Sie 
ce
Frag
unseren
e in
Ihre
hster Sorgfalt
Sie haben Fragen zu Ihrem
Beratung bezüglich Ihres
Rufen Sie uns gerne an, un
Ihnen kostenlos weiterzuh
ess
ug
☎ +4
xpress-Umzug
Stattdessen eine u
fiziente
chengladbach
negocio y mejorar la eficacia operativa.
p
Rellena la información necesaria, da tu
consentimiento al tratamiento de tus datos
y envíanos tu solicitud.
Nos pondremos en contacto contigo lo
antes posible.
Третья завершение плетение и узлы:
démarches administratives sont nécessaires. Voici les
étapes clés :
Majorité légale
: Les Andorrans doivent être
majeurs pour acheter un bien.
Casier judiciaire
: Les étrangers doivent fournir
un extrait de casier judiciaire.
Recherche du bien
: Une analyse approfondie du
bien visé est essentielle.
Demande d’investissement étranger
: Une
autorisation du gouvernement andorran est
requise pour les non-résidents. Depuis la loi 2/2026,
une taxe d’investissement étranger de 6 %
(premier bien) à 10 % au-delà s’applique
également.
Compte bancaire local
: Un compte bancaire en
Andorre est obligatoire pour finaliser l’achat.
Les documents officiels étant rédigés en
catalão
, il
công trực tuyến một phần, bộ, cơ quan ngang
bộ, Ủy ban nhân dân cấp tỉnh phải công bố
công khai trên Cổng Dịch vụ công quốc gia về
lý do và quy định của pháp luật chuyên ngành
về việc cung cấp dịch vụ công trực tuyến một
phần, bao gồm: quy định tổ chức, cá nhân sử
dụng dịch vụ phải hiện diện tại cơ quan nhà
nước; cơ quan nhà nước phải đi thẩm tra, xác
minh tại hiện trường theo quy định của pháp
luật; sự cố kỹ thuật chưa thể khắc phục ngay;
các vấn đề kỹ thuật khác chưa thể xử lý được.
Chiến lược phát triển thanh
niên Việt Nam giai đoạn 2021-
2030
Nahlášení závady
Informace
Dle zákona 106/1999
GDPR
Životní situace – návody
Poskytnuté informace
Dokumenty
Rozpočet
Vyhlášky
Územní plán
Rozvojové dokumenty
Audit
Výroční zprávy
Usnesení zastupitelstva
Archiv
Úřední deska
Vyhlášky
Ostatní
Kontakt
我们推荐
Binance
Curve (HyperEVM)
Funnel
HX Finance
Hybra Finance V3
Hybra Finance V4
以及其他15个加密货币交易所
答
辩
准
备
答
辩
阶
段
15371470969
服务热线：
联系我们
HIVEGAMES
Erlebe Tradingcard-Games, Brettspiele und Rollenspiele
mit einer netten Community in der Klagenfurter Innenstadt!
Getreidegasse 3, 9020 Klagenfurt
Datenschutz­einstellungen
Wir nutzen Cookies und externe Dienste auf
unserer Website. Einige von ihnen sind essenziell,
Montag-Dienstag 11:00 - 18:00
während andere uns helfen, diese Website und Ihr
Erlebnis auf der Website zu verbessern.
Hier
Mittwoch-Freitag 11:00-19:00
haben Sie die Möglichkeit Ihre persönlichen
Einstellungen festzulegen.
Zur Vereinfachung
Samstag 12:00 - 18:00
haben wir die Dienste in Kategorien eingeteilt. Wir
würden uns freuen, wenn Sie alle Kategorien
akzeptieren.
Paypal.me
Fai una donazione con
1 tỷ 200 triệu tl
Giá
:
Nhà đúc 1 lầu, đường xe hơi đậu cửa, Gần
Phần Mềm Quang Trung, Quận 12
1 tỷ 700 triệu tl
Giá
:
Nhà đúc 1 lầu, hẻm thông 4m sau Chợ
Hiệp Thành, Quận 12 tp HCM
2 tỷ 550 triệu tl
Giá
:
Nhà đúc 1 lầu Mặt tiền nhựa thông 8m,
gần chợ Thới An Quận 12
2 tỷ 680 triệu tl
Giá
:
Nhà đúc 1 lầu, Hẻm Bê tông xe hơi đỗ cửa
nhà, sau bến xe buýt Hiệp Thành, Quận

+ + + + + + +

■ 요구 사항 ■
위 목록의 모든 줄을 글자 하나 바꾸지 말고 그대로 다시 적으시오.

■ 문제 정답 ■
Sie 
ce
Frag
unseren
e in
Ihre
hster Sorgfalt
Sie haben Fragen zu Ihrem
Beratung bezüglich Ihres
Rufen Sie uns gerne an, un
Ihnen kostenlos weiterzuh
ess
ug
☎ +4
xpress-Umzug
Stattdessen eine u
fiziente
chengladbach
negocio y mejorar la eficacia operativa.
p
Rellena la información necesaria, da tu
consentimiento al tratamiento de tus datos
y envíanos tu solicitud.
Nos pondremos en contacto contigo lo
antes posible.
Третья завершение плетение и узлы:
démarches administratives sont nécessaires. Voici les
étapes clés :
Majorité légale
: Les Andorrans doivent être
majeurs pour acheter un bien.
Casier judiciaire
: Les étrangers doivent fournir
un extrait de casier judiciaire.
Recherche du bien
: Une analyse approfondie du
bien visé est essentielle.
Demande d’investissement étranger
: Une
autorisation du gouvernement andorran est
requise pour les non-résidents. Depuis la loi 2/2026,
une taxe d’investissement étranger de 6 %
(premier bien) à 10 % au-delà s’applique
également.
Compte bancaire local
: Un compte bancaire en
Andorre est obligatoire pour finaliser l’achat.
Les documents officiels étant rédigés en
catalão
, il
công trực tuyến một phần, bộ, cơ quan ngang
bộ, Ủy ban nhân dân cấp tỉnh phải công bố
công khai trên Cổng Dịch vụ công quốc gia về
lý do và quy định của pháp luật chuyên ngành
về việc cung cấp dịch vụ công trực tuyến một
phần, bao gồm: quy định tổ chức, cá nhân sử
dụng dịch vụ phải hiện diện tại cơ quan nhà
nước; cơ quan nhà nước phải đi thẩm tra, xác
minh tại hiện trường theo quy định của pháp
luật; sự cố kỹ thuật chưa thể khắc phục ngay;
các vấn đề kỹ thuật khác chưa thể xử lý được.
Chiến lược phát triển thanh
niên Việt Nam giai đoạn 2021-
2030
Nahlášení závady
Informace
Dle zákona 106/1999
GDPR
Životní situace – návody
Poskytnuté informace
Dokumenty
Rozpočet
Vyhlášky
Územní plán
Rozvojové dokumenty
Audit
Výroční zprávy
Usnesení zastupitelstva
Archiv
Úřední deska
Vyhlášky
Ostatní
Kontakt
我们推荐
Binance
Curve (HyperEVM)
Funnel
HX Finance
Hybra Finance V3
Hybra Finance V4
以及其他15个加密货币交易所
答
辩
准
备
答
辩
阶
段
15371470969
服务热线：
联系我们
HIVEGAMES
Erlebe Tradingcard-Games, Brettspiele und Rollenspiele
mit einer netten Community in der Klagenfurter Innenstadt!
Getreidegasse 3, 9020 Klagenfurt
Datenschutz­einstellungen
Wir nutzen Cookies und externe Dienste auf
unserer Website. Einige von ihnen sind essenziell,
Montag-Dienstag 11:00 - 18:00
während andere uns helfen, diese Website und Ihr
Erlebnis auf der Website zu verbessern.
Hier
Mittwoch-Freitag 11:00-19:00
haben Sie die Möglichkeit Ihre persönlichen
Einstellungen festzulegen.
Zur Vereinfachung
Samstag 12:00 - 18:00
haben wir die Dienste in Kategorien eingeteilt. Wir
würden uns freuen, wenn Sie alle Kategorien
akzeptieren.
Paypal.me
Fai una donazione con
1 tỷ 200 triệu tl
Giá
:
Nhà đúc 1 lầu, đường xe hơi đậu cửa, Gần
Phần Mềm Quang Trung, Quận 12
1 tỷ 700 triệu tl
Giá
:
Nhà đúc 1 lầu, hẻm thông 4m sau Chợ
Hiệp Thành, Quận 12 tp HCM
2 tỷ 550 triệu tl
Giá
:
Nhà đúc 1 lầu Mặt tiền nhựa thông 8m,
gần chợ Thới An Quận 12
2 tỷ 680 triệu tl
Giá
:
Nhà đúc 1 lầu, Hẻm Bê tông xe hơi đỗ cửa
nhà, sau bến xe buýt Hiệp Thành, Quận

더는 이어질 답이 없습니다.